Plinio el Viejo, que fue procurador romano en la Hispania del siglo I, se lamentaba de la violencia de las tribus ibéricas que, cuando no se peleaban con enemigos extraños, guerreaban entre sí y machacaban a la gente. Tal parece que los genes se han mantenido y prevalecen sobre los que aportaron visigodos, judíos y árabes, algo menos aficionados a degollarse mutuamente.

Una larga historia confirma esa maligna inclinación a patear al vecino, al de otro clan o tribu, sea ideológica o territorial. Lo recuerda Arturo Pérez-Reverte en sus divertidos y ácidos artículos semanales sobre la historia patria.

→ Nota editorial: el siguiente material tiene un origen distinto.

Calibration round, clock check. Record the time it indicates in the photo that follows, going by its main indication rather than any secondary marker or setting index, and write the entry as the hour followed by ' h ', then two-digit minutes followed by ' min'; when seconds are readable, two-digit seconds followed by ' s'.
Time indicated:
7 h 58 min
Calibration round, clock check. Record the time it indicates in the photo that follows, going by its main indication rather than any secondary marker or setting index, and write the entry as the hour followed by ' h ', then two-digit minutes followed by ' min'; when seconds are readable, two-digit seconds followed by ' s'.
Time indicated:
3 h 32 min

Ni siquiera cuando se impone un consenso generalizado dura mucho la convivencia. La España musulmana se hundió por los reinos de taifas y, en lugar de aprender del fracaso, los demonios familiares de clanes y tribus ibéricas vuelven, de forma periódica, a renacer. A veces con virulencia maldita capaz de originar todos los enfrentamientos de los siglos XIX y XX. Ahora cuando suponíamos tener una estabilidad producto de una arquitectura política consensuada, irrumpen acciones de mayor confrontación tribal.

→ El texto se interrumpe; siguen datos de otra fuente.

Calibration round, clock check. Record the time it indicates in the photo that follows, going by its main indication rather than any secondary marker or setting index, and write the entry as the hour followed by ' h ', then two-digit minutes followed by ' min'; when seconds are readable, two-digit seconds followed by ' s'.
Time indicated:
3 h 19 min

Parece que hemos entrado en una fase de locura política generalizada. Se niega lo conseguido. Se renuncia a corregir los errores detectados. Se abomina de la mitad de la ciudadanía. Se discriminan derechos. Se propone como modelo a Kosovo y la balcanización. Se fomenta la lucha de clases. Se convierte a los partidos y a los políticos, pagados por todos los ciudadanos, en oráculos de los dioses y dueños de vidas y haciendas.

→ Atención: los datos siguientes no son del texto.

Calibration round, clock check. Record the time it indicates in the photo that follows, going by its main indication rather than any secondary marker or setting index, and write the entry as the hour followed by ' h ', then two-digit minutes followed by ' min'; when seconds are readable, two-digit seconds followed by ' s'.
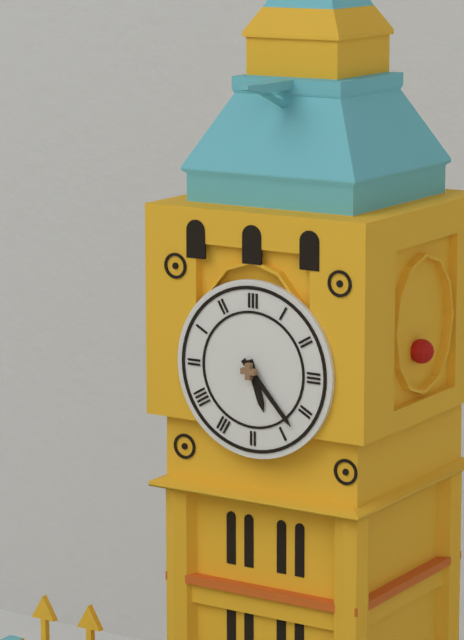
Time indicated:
5 h 23 min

Un ejemplo: el PSOE e IU de Andalucía rechazan las actuales leyes de Amnistía, 1979 y 2007, y en octubre propondrán en el Parlamento andaluz la «ley de Memoria Democrática contra caciques, terratenientes y aristócratas, desde 1936 hasta la Transición». Locura de políticos incapaces de resolver los verdaderos problemas de la sociedad civil.

Se ha dicho y redicho: la débil democracia española está parasitada por una partitocracia que ha invadido todos los aspectos de la sociedad: medios de comunicación, asociaciones de vecinos, colegios profesionales, sindicatos, cajas de ahorros, órganos judiciales, federaciones deportivas, etcétera, las más diversas manifestaciones de la sociedad están confundidas con los tentáculos de los partidos, convertidos en los amos de la democracia.

Los caciques de la partitocracia, con tal de permanecer, están adoptando estrategias y modos inadmisibles. Una nueva muestra será la anunciada Diada en Barcelona, dividiendo a un pueblo.

Hay ya suficientes datos objetivos para pensar que el país se enfrenta a la peor generación de políticos de los años recientes, por lo que es urgente que se imponga una sociedad civil viva, sin miedo a las represalias, sin cordones sanitarios, sin dependencia de subvenciones y empleos, que exija a los partidos su completa renovación, financiación propia, mejores niveles de preparación, más excelencias y menos mediocridad generalizada.

Una sociedad no reprimida por la partitocracia sería el mejor remedio ante tanta locura política.